The line is the best-fit line. The software creates it based on residuals. A residual is the difference between the actual values from the survey (external spend) and the predicted values from the linear regression model that uses revenue to make the predictions. The line minimizes the set of residuals, commonly using a method called ordinary least squares (OLS). What you see reflects in the aggregate what results in the smallest possible residuals overall – the best fit line for this data.

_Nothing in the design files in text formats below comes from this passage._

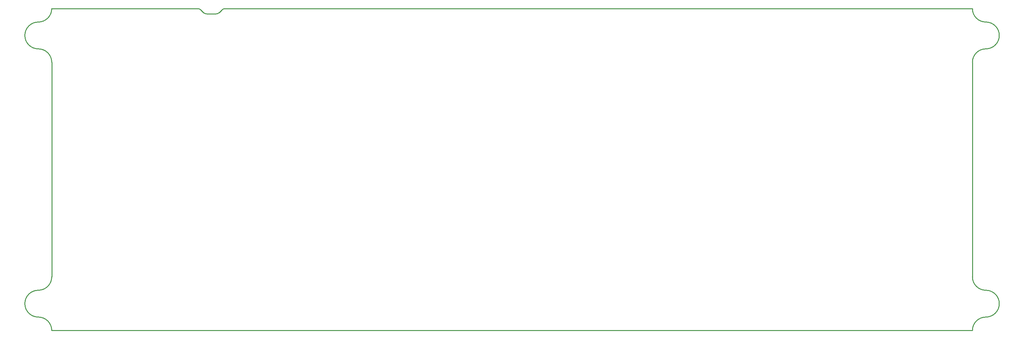
<source format=gm1>
G04*
G04 #@! TF.GenerationSoftware,Altium Limited,Altium Designer,22.2.1 (43)*
G04*
G04 Layer_Color=16711935*
%FSLAX44Y44*%
%MOMM*%
G71*
G04*
G04 #@! TF.SameCoordinates,C2D7B67D-8841-428D-B263-7EF30795714A*
G04*
G04*
G04 #@! TF.FilePolarity,Positive*
G04*
G01*
G75*
%ADD10C,0.2540*%
D10*
X-36875Y405625D02*
G03*
X-73750Y368750I-0J-36875D01*
G01*
D02*
G03*
X-36875Y331875I36875J0D01*
G01*
X0Y295000D02*
G03*
X-36875Y331875I-36875J0D01*
G01*
Y405625D02*
G03*
X0Y442500I0J36875D01*
G01*
Y-442500D02*
G03*
X-36875Y-405625I-36875J0D01*
G01*
Y-331875D02*
G03*
X0Y-295000I0J36875D01*
G01*
X-36875Y-331875D02*
G03*
X-73750Y-368750I-0J-36875D01*
G01*
D02*
G03*
X-36875Y-405625I36875J0D01*
G01*
X2561875D02*
G03*
X2598750Y-368750I0J36875D01*
G01*
D02*
G03*
X2561875Y-331875I-36875J0D01*
G01*
X2525000Y-295000D02*
G03*
X2561875Y-331875I36875J0D01*
G01*
Y-405625D02*
G03*
X2525000Y-442500I-0J-36875D01*
G01*
Y442500D02*
G03*
X2561875Y405625I36875J0D01*
G01*
Y331875D02*
G03*
X2525000Y295000I-0J-36875D01*
G01*
X2561875Y331875D02*
G03*
X2598750Y368750I0J36875D01*
G01*
D02*
G03*
X2561875Y405625I-36875J0D01*
G01*
X450750Y428000D02*
G03*
X459286Y431535I0J12071D01*
G01*
X475250Y442500D02*
G03*
X466715Y438965I0J-12071D01*
G01*
X408786D02*
G03*
X400250Y442500I-8536J-8536D01*
G01*
X416214Y431535D02*
G03*
X424750Y428000I8536J8536D01*
G01*
X0Y-295000D02*
Y-0D01*
Y295000D01*
X2525000Y-0D02*
Y295000D01*
Y-295000D02*
Y-0D01*
X475250Y442500D02*
X2525000Y442500D01*
X0Y442500D02*
X400250Y442500D01*
X459286Y431536D02*
X466715Y438965D01*
X408786D02*
X416214Y431536D01*
X424750Y428000D02*
X437750D01*
X450750D01*
X0Y-442500D02*
X2525000Y-442500D01*
X-36875Y405625D02*
G03*
X-73750Y368750I-0J-36875D01*
G01*
D02*
G03*
X-36875Y331875I36875J0D01*
G01*
X0Y295000D02*
G03*
X-36875Y331875I-36875J0D01*
G01*
Y405625D02*
G03*
X0Y442500I0J36875D01*
G01*
Y-442500D02*
G03*
X-36875Y-405625I-36875J0D01*
G01*
Y-331875D02*
G03*
X0Y-295000I0J36875D01*
G01*
X-36875Y-331875D02*
G03*
X-73750Y-368750I-0J-36875D01*
G01*
D02*
G03*
X-36875Y-405625I36875J0D01*
G01*
X2561875D02*
G03*
X2598750Y-368750I0J36875D01*
G01*
D02*
G03*
X2561875Y-331875I-36875J0D01*
G01*
X2525000Y-295000D02*
G03*
X2561875Y-331875I36875J0D01*
G01*
Y-405625D02*
G03*
X2525000Y-442500I-0J-36875D01*
G01*
Y442500D02*
G03*
X2561875Y405625I36875J0D01*
G01*
Y331875D02*
G03*
X2525000Y295000I-0J-36875D01*
G01*
X2561875Y331875D02*
G03*
X2598750Y368750I0J36875D01*
G01*
D02*
G03*
X2561875Y405625I-36875J0D01*
G01*
X450750Y428000D02*
G03*
X459286Y431535I0J12071D01*
G01*
X475250Y442500D02*
G03*
X466715Y438965I0J-12071D01*
G01*
X408786D02*
G03*
X400250Y442500I-8536J-8536D01*
G01*
X416214Y431535D02*
G03*
X424750Y428000I8536J8536D01*
G01*
X0Y-295000D02*
Y-0D01*
Y295000D01*
X2525000Y-0D02*
Y295000D01*
Y-295000D02*
Y-0D01*
X475250Y442500D02*
X2525000Y442500D01*
X0Y442500D02*
X400250Y442500D01*
X459286Y431536D02*
X466715Y438965D01*
X408786D02*
X416214Y431536D01*
X424750Y428000D02*
X437750D01*
X450750D01*
X0Y-442500D02*
X2525000Y-442500D01*
M02*

</source>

Confidence intervals reflect the uncertainty of the regression line, and they show as the lighter gray portion above and below the line. You can be 95 percent confident that the vertical range contains the true external spend for a company with that revenue. If the predictor data is indeed associated with the outcome variable, the more data a plot has in an area, the narrower the confidence interval. Prediction bands are analogous to confidence intervals, but they show the uncertainty about future observations. Prediction bands are always wider than confidence intervals because the latter are based on known numbers.

The second plot has a curvy line. This plot uses a variation of linear regression called loess (locally weighted scatterplot smoothing). Each smoothed portion of the line comes from a least squares regression over a small range of values of the y-axis variables (but instead of ordinary least squares, it employs the impressively named weighted quadratic least squares). In plainer words, the software figures out the regression fit line for local regions of the revenue data to produce a more nuanced form than the straight-line regression imposes.

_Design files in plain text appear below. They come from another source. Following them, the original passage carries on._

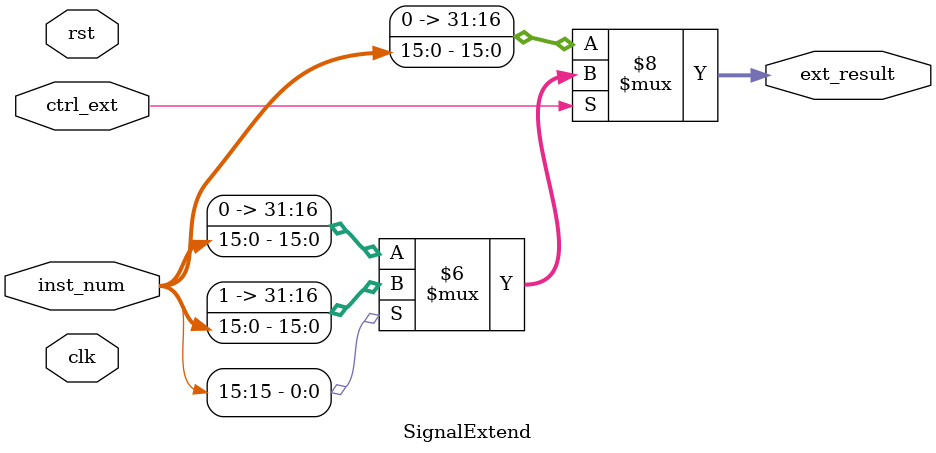
<source format=v>
`timescale 1ns / 1ps

module SingleCycleCPU(
    input clk,
    input rst
    );

    // wires for control, inst_mem, pc and branch unit
    wire [31:0] inst;
    wire c1;
    wire c2;
    wire c3;
    wire c4;
    wire [3:0] c_ALU;
    wire [1:0] c_jmp;
    wire data_mem_we;
    wire register_we;
    wire [31:0] current_pc;
    wire [31:0] new_pc_val;
    wire [31:0] ext_inst_num;

    // wires for register file
    wire [4:0] reg_file_wb_addr;
    wire [4:0] reg_file_rs_addr;
    wire [4:0] reg_file_rt_addr;
    wire [31:0] reg_file_wb_data;
    wire [31:0] reg_file_rs_data;
    wire [31:0] reg_file_rt_data;
    
    wire [31:0] ext_32bit_reg_file_wb_addr;
    assign reg_file_wb_addr = ext_32bit_reg_file_wb_addr[4:0];
    
    // wires for data memory
    wire[31:0] dmem_addr;
    wire[31:0] dmem_w_data;
    wire[31:0] dmem_r_data;

    // wires for ALU
    wire [31:0] ALU_operands1;
    wire [31:0] ALU_operands2;
    wire [31:0] ALU_answer;
    assign dmem_addr = ALU_answer;
    
    Control ctrl(.opcode(inst[31:26]), .func(inst[5:0]), .c1(c1), .c2(c2), .c3(c3), .c4(c4), .c_ALU(c_ALU), .c_jmp(c_jmp), .data_mem_we(data_mem_we), .reg_we(register_we));
    PC pc(.clk(clk), .rst(rst), .new_pc_val(new_pc_val), .out_pc_value(current_pc));
    BranchUnit br_unit(.clk(clk), .rst(rst), .mode(c_jmp), .jmp_flag(ALU_answer[0]), .imm_16bits(inst[15:0]), .imm_26bits(inst[25:0]), .pc(current_pc), .address(new_pc_val));
    InstMem inst_mem(.clk(clk), .rst(rst), ._addr(current_pc), .inst_data(inst));
    SignalExtend signal_ext(.clk(clk), .rst(rst), .ctrl_ext(1'b1), .inst_num(inst[15:0]), .ext_result(ext_inst_num));

    MUX mux1(.clk(clk), .rst(rst), .select(c1), .signal0(reg_file_rt_data), .signal1(ext_inst_num), .out_signal(ALU_operands2));
    MUX mux2(.clk(clk), .rst(rst), .select(c2), .signal0({27'b0, inst[20:16]}), .signal1({27'b0, inst[15:11]}), .out_signal(ext_32bit_reg_file_wb_addr));
    MUX mux3(.clk(clk), .rst(rst), .select(c3), .signal0(reg_file_rs_data), .signal1(ext_inst_num), .out_signal(ALU_operands1));
    MUX mux4(.clk(clk), .rst(rst), .select(c4), .signal0(ALU_answer), .signal1(dmem_r_data), .out_signal(reg_file_wb_data));

    assign reg_file_rs_addr = inst[25:21];
    assign reg_file_rt_addr = inst[20:16];
    assign dmem_w_data = reg_file_rt_data;
    RegisterFile reg_file(.clk(clk), .rst(rst), .reg_we(register_we), .rs_addr(reg_file_rs_addr), .rt_addr(reg_file_rt_addr), .rs_data(reg_file_rs_data), .rt_data(reg_file_rt_data), .wb_addr(reg_file_wb_addr), .wb_data(reg_file_wb_data));
    ALU alu(.clk(clk), .rst(rst), .ctrl(c_ALU), .operands1(ALU_operands1), .operands2(ALU_operands2), .answer(ALU_answer));
    DataMem data_mem(.clk(clk), .rst(rst), .we(data_mem_we), ._addr(dmem_addr), .wdata(dmem_w_data), .rdata(dmem_r_data));

endmodule

module ALU(
    input clk,
    input rst,
    
    input[3:0] ctrl, // 
    input[31:0] operands1,
    input[31:0] operands2,

    output[31:0] answer
    );

    // add
    wire [32:0] ext_operands1 = {operands1[31], operands1};
    wire [32:0] ext_operands2 = {operands2[31], operands2};
    wire [32:0] ext_add_ans = ext_operands1 + ext_operands2;
    wire [31:0] add_ans = ext_add_ans[31:0];

    // addi
    wire [31:0] addi_ans = add_ans;

    // addiu
    wire [32:0] zero_ext_operands2 = {1'b0, operands2};
    wire [32:0] ext_addiu_ans = ext_operands1 + zero_ext_operands2;
    wire [31:0] addiu_ans= ext_addiu_ans[31:0];
    // sub
    wire [32:0] ext_sub_ans = ext_operands1 - ext_operands2;
    wire [31:0] sub_ans = ext_sub_ans[31:0];

    // and
    wire [32:0] ext_and_ans = ext_operands1 & ext_operands2;
    wire [31:0] and_ans = ext_and_ans[31:0];

    // or
    wire [32:0] ext_or_ans = ext_operands1 | ext_operands2;
    wire [31:0] or_ans = ext_or_ans[31:0];

    // sll: shift logical left  
    wire [32:0] ext_sll_ans = ext_operands1 << ext_operands2;
    wire [31:0] sll_ans = ext_sll_ans[31:0];

    // lui
    wire [31:0] lui_ans = {operands2[15:0], 16'b0};

    // lw & sw
    wire [31:0] lw_sw_addr = add_ans;

    // SLT 
    wire [31:0] slt_ans = (operands1 < operands2) ? 32'b1 : 32'b0;

    // SLTI
    wire [31:0] slti_ans = slt_ans;

    // Beq
    wire [31:0] beq_flag = (operands1 == operands2) ? 32'b1 : 32'b0;

    // J
    wire [31:0] j_flag = 32'b1;

    assign answer = (ctrl == 1) ? add_ans:
                    (ctrl == 2) ? addi_ans:
                    (ctrl == 3) ? addiu_ans:
                    (ctrl == 4) ? sub_ans:
                    (ctrl == 5) ? and_ans:
                    (ctrl == 6) ? or_ans:
                    (ctrl == 7) ? sll_ans:
                    (ctrl == 8) ? lui_ans:
                    (ctrl == 9 || ctrl == 10) ? lw_sw_addr:
                    (ctrl == 11) ? slt_ans:
                    (ctrl == 12) ? slti_ans:
                    (ctrl == 13) ? beq_flag:
                    (ctrl == 14) ? j_flag:
                    32'b0;

endmodule

module BranchUnit(
    input clk,
    input rst,
    input[1:0] mode, // mode==0 -> sequential execute, mode == 1 -> j,  mode == 2 -> beq
    input jmp_flag, // used by beq instruction, only jump when jmp_flag == 1
    input[15:0] imm_16bits, // used for beq instruction
    input[25:0] imm_26bits, // used for j instruction
    input[31:0] pc, // current value of pc

    output[31:0] address
    );
    wire[31:0] pc_plus_4 = pc + 4;
    wire [31:0] ext_imm_16bits;
    SignalExtend sig_ext(.clk(clk), .rst(rst), .ctrl_ext(1'b1), .inst_num(imm_16bits), .ext_result(ext_imm_16bits));
    assign address = (mode == 0 || (mode == 2 && jmp_flag == 0))? pc_plus_4:
                     (mode == 1)? {pc_plus_4[31:28], imm_26bits << 2}:
                     (mode == 2 && jmp_flag == 1)?(pc_plus_4 + (ext_imm_16bits << 2)):
                     0;
endmodule

module Control(
    input [5:0] opcode,
    input [5:0] func,

    output c1, // operands2 = rt if (c1 == 0) else imm
    output c2, // targert_register = rt if (c2 == 0) else rd
    output c3, // operands1 = rs if (c1 == 0) else imm
    output c4, // write_back_data from ALU if (c1 == 0) else data_mem
    output[3:0] c_ALU, // choose the operator of ALU
    output[1:0] c_jmp, // c_jmp==0 -> sequential execute, c_jmp == 1 -> j,  c_jmp == 2 -> beq
    output data_mem_we, // write enable of data memory
    output reg_we // write enable of register file
    );

    wire [3:0] inst_type; // indentifies different instruction,  the same as 'ctrl' parameter in ALU module.
    assign inst_type = (opcode == 6'b001000)? 2: // addi
                       (opcode == 6'b001001)? 3: // addiu
                       (opcode == 6'b001111)? 8: // lui
                       (opcode == 6'b100011)? 9: // lw
                       (opcode == 6'b101011)? 10: // sw
                       (opcode == 6'b001010)? 12: // slti
                       (opcode == 6'b000100)? 13: // beq
                       (opcode == 6'b000010)? 14: // j
                       (opcode == 6'b000000)? (
                           (func == 6'b100000)? 1: // add
                           (func == 6'b100010)? 4: // sub
                           (func == 6'b100100)? 5: // and
                           (func == 6'b100101)? 6: // or
                           (func == 6'b000000)? 7: // sll
                           (func == 6'b101010)? 11: 0// slt
                       ):0;

    assign c1 = (inst_type == 2 || inst_type == 3 || inst_type == 8 || inst_type == 9 || inst_type == 10 || inst_type == 12) ? 1 : 0;
    assign c2 = (inst_type == 1 || inst_type == 4 || inst_type == 5 || inst_type == 6 || inst_type == 7 || inst_type == 11) ? 1 : 0;
    assign c3 = (inst_type == 7 || inst_type == 8) ? 1 : 0;
    assign c4 = (inst_type == 9) ? 1 : 0;
    assign data_mem_we = (inst_type == 10) ? 1 : 0;
    assign reg_we = (inst_type != 10 && inst_type != 13 && inst_type != 14) ? 1 : 0;
    assign c_ALU = inst_type;
    assign c_jmp = (inst_type == 14) ? 1 : (
                        (inst_type == 13) ? 2 : 0);

endmodule

module DataMem(
    input clk,
    input rst,
    input we, // write enable, we == 0 -> Read only; we == 1 -> writeable.

    input [31:0] _addr, // address to read/write data
    input [31:0] wdata,

    output [31:0] rdata
    );
    reg[7:0] data_mem[255:0]; // 255 * 8 bit registers to store data
    integer i;
    initial begin             
        for(i=0;i<=255;i=i+1) begin
            data_mem[i] <= 0;            
        end
    end
    
    wire [7:0] addr = _addr[7:0];
    assign rdata = {data_mem[addr+3],data_mem[addr+2],data_mem[addr+1],data_mem[addr]};

    always @(posedge clk) begin
        if (we) begin
            data_mem[addr] <= wdata[7:0];
            data_mem[addr + 1] <= wdata[15:8];
            data_mem[addr + 2] <= wdata[23:16];
            data_mem[addr + 3] <= wdata[31:24];
        end
    end

endmodule

module InstMem(
    input clk,
    input rst,
    input [31:0] _addr, // address of instruction
    output [31:0] inst_data // the bits of instructions
    );
    
    reg[7:0] inst_mem[255:0]; // 255 * 8 bit registers to store instructions
    integer i;
    initial begin             
        // load instructiuons from file
        //$readmemb("", inst_mem);

        // or setting memories manually
        // assign instructions ....
        for(i = 36; i <= 255;i = i + 1) 
            inst_mem[i] <= 0;

        inst_mem[0]<=8'h64;
	inst_mem[1]<=8'h00;
	inst_mem[2]<=8'h08;
	inst_mem[3]<=8'h20;       
        inst_mem[4]<=8'h19;
	inst_mem[5]<=8'h00;
	inst_mem[6]<=8'h0a;
	inst_mem[7]<=8'h25;     
        inst_mem[8]<=8'h00;
	inst_mem[9]<=8'h00;
	inst_mem[10]<=8'h4c;
	inst_mem[11]<=8'h21;   
        inst_mem[12]<=8'h22;
	inst_mem[13]<=8'h48;
	inst_mem[14]<=8'h00;
	inst_mem[15]<=8'h01;  
        inst_mem[16]<=8'h20;
	inst_mem[17]<=8'h58;
	inst_mem[18]<=8'h88;
	inst_mem[19]<=8'h01; 
        inst_mem[16]<=8'h2a;
	inst_mem[17]<=8'h78;
	inst_mem[18]<=8'h68;
	inst_mem[19]<=8'h01;  
        inst_mem[20]<=8'hff;
	inst_mem[21]<=8'h00;
	inst_mem[22]<=8'h6f;
	inst_mem[23]<=8'h29;  
        inst_mem[24]<=8'h64;
	inst_mem[25]<=8'h00;
	inst_mem[26]<=8'h0e;
	inst_mem[27]<=8'h3c;  
        inst_mem[28]<=8'h02;
	inst_mem[29]<=8'h00;
	inst_mem[30]<=8'h4c;
	inst_mem[31]<=8'h11;   
        inst_mem[32]<=8'h00;
	inst_mem[33]<=8'h00;
	inst_mem[34]<=8'heb;
	inst_mem[35]<=8'hac;  
        inst_mem[36]<=8'h00;
	inst_mem[37]<=8'h00;
	inst_mem[38]<=8'hed;
	inst_mem[39]<=8'h8c;  
        inst_mem[40]<=8'h03;
	inst_mem[41]<=8'h00;
	inst_mem[42]<=8'h10;
	inst_mem[43]<=8'h08;  

    end
    // read instructions
    wire [7:0] addr = _addr[7:0];
    assign inst_data = {inst_mem[addr+3],inst_mem[addr+2],inst_mem[addr+1],inst_mem[addr]};


endmodule

module MUX(
    input clk,
    input rst,
    input select,
    input[31:0] signal0,
    input[31:0] signal1,

    output[31:0] out_signal
    );

    assign out_signal = (select == 0) ? signal0 : signal1;
endmodule

module PC(
    input clk,
    input rst,
    input[31:0] new_pc_val,
    output[31:0] out_pc_value
    );

    reg [31:0] current_pc;
    initial begin
        current_pc <= -4;
    end

    assign out_pc_value = current_pc;
    always @(posedge clk) begin
        current_pc = new_pc_val;
    end
endmodule

module RegisterFile(
    input clk,
    input rst,
    
    input reg_we,
    input[4:0] rs_addr,
    input[4:0] rt_addr,
    input[4:0] wb_addr,
    input[31:0] wb_data,

    output[31:0] rs_data, 
    output[31:0] rt_data
    );
    reg[31:0] registers[31:0];
    integer i;

    initial begin
        for (i = 0; i <= 31; i=i+1) begin
            registers[i] <= 32'b0;
        end
    end

    always @(posedge clk) begin
        if (reg_we && wb_addr) begin
            registers[wb_addr] <= wb_data;
        end
    end

    assign rs_data = (rs_addr == 0) ? 0 : registers[rs_addr];
    assign rt_data = (rt_addr == 0) ? 0 : registers[rt_addr];

endmodule

module SignalExtend(
    input clk,
    input rst,
    input ctrl_ext,
    input[15:0] inst_num,
    
    output[31:0] ext_result
    );
    assign ext_result = (ctrl_ext == 1) ? 
                            ((inst_num[15] == 1)?{16'hffff, inst_num}:{16'h0000, inst_num})
                            :inst_num;    

    
endmodule

</source>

When software calculates the best fit line, it also provides some additional insights. For example, adjusted R-squared tells us what percentage of changes in external spending are predicted by revenue in the model. In our data, it is 41 percent, which means other factors influence external legal spending besides revenue. One of the factors would be the number of lawyers in the department. If we included that figure in our analysis, it would become a multiple linear regression and would improve the adjusted R-squared value.

To rely on linear regression, the data must conform sufficiently to four requirements or we need to take other actions. (1) The distribution of the residuals must be normal. By which we mean that when the residuals are plotted on a graph by count, the shape is reasonably close to the often-seen bell curve (relatively few numbers far to either side on the tails and most of them clustered toward the middle of the distribution). (2) The variance of the distribution of the response variable for a given combination of values of the predictor variables (or, equivalently, of the residuals) should be constant for all values of the predictor variables. This means that at higher or lower ranges of revenue, the magnitude of the residuals doesn’t change too much. The remaining two requirements are beyond the scope of this article. Finally, when using regression, it is prudent to pay particular attention to data points that exhibit abnormal characteristics, which are often called outliers.

One final note: How is correlation different from regression? Correlation estimates the strength of the linear association between paired variables. Correlation is not predictive. That is, how closely is revenue associated with the number of lawyers? In our data set, the correlation is relatively strong, at 0.66, and it is positive: More revenue typically means more lawyers. By contrast, regression tells us the coefficients that best predict the number of lawyers from revenue.

Now, that wasn’t too bad, was it? You have learned about regression, a tool that enables an analyst to take a set of data, model it and extract predictions based on new data. Moreover, you can visualize the regression results, interpret the reliability of the range of predictions they produce and quantify their explanatory power. That’s quite a gift to bestow on legal managers!